-- WORK REQUIRED --
Your response should consist solely of the lines from the one containing "Masterstudiengängen besteht auch" through the final line of the entries, repeated exactly.

-- Saved data entries --

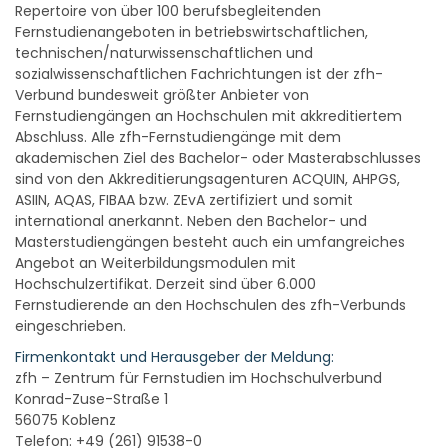
Repertoire von über 100 berufsbegleitenden
Fernstudienangeboten in betriebswirtschaftlichen,
technischen/naturwissenschaftlichen und
sozialwissenschaftlichen Fachrichtungen ist der zfh-
Verbund bundesweit größter Anbieter von
Fernstudiengängen an Hochschulen mit akkreditiertem
Abschluss. Alle zfh-Fernstudiengänge mit dem
akademischen Ziel des Bachelor- oder Masterabschlusses
sind von den Akkreditierungsagenturen ACQUIN, AHPGS,
ASIIN, AQAS, FIBAA bzw. ZEvA zertifiziert und somit
international anerkannt. Neben den Bachelor- und
Masterstudiengängen besteht auch ein umfangreiches
Angebot an Weiterbildungsmodulen mit
Hochschulzertifikat. Derzeit sind über 6.000
Fernstudierende an den Hochschulen des zfh-Verbunds
eingeschrieben.
Firmenkontakt und Herausgeber der Meldung:
zfh – Zentrum für Fernstudien im Hochschulverbund
Konrad-Zuse-Straße 1
56075 Koblenz
Telefon: +49 (261) 91538-0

-- YOUR RESPONSE --
Masterstudiengängen besteht auch ein umfangreiches
Angebot an Weiterbildungsmodulen mit
Hochschulzertifikat. Derzeit sind über 6.000
Fernstudierende an den Hochschulen des zfh-Verbunds
eingeschrieben.
Firmenkontakt und Herausgeber der Meldung:
zfh – Zentrum für Fernstudien im Hochschulverbund
Konrad-Zuse-Straße 1
56075 Koblenz
Telefon: +49 (261) 91538-0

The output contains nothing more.